Of course there are other ways to get your Lab the exercise it needs. That can start with their own name. Your Lab is great at retrieving things and doing so can get them a good workout. You do not need to be a hunter or sportsman to do this but it may take some planning and a good location.

Your Lab also will love to play. This can be stereotypical canine activities like a game of fetch, catching a Frisbee or playing tug-of-war with someone. Much of this should be done off of their leash so it can be done in a backyard or at a local dog park. These activities will give your Lab a great workout and exercise muscles that a walk simply will not and can last as long as both the human and canine are interested.

For those of you with Labrador puppies they have different needs. Puppies should not be over-exerted so walks should be kept to a minimum and should not be stressful. Experts recommend walks last about 5 minutes for every month of age of the puppy, so a four month old puppy should be walked for 20 minutes. Puppies should not be walked until they are at least three months old and they should be vaccinated before they are taken out. Also overexerting a puppy can bring serious joint issues in larger breeds of dogs.

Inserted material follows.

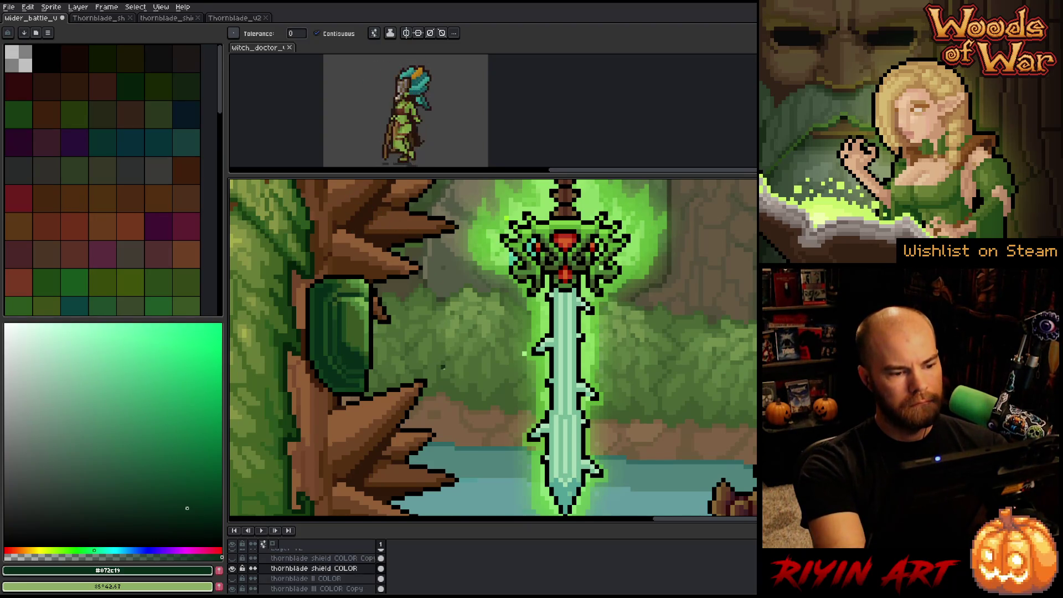
key(i)
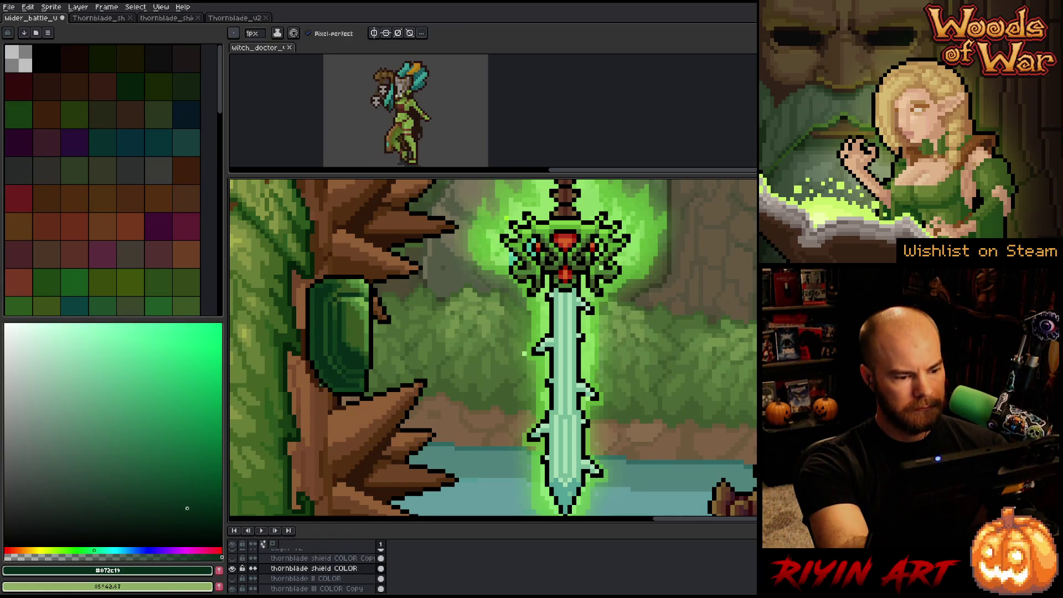
alt+click(232, 568)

There are other ways than a walk for a puppy to get exercise. They will probably love free running around a house and this will lower the chance of developing bone and joint issues. Your puppy should not climb stairs until they are older as climbing the steps creates an increased risk of joint issues. Strenuous issues should also be avoided as it can also lead to joint issues. Many trainers do not let Labs jump for their first year of life to avoid joint damage.

As with humans there is another very important component of exercise that is very important but can be easily overlooked and that is rest. All dogs need rest to help rejuvenate and heal themselves and this is particularly important with puppies. When outside with your dog it is important to look for signs of fatigue or overheating and to know when to stop and rest. If you dog is playing with other dogs it is also a good idea to keep an eye on them for fatigue as your dog will not want to stop even if they are tiring. Your Lab loves the stimulation that comes with exercising and being outside and will not want it to end so human management is important to prevent them from over exerting themselves.

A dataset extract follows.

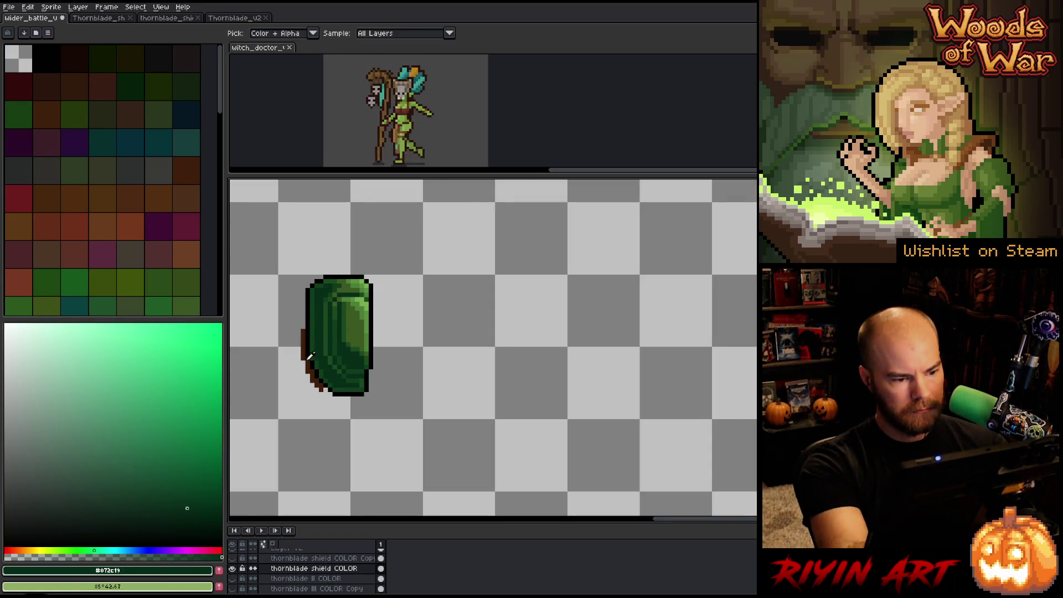
- Show all scene layers, pick the dark trunk brown, and zoom out to check the whole scene
click(316, 375)
key(b)
alt+click(232, 568)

An article at PetMD describes 5 Signs Your Dog Is Getting Too Much Exercise and cautions,

"Experts stress the importance of working with your dog’s vet to create an individualized exercise plan—especially if your dog has health conditions, is old or young, or is a breed that doesn’t tolerate intense exercise very well."

As with us humans exercise is an important part of a healthy lifestyle. Your British Lab puppies and adult Labrador Retrievers are naturally gifted athletes and they will want to spend as much time as they can exercising and spending time in the outdoors. If you take advantage of that you can get some exercise too and that is a good thing, but know when to stop.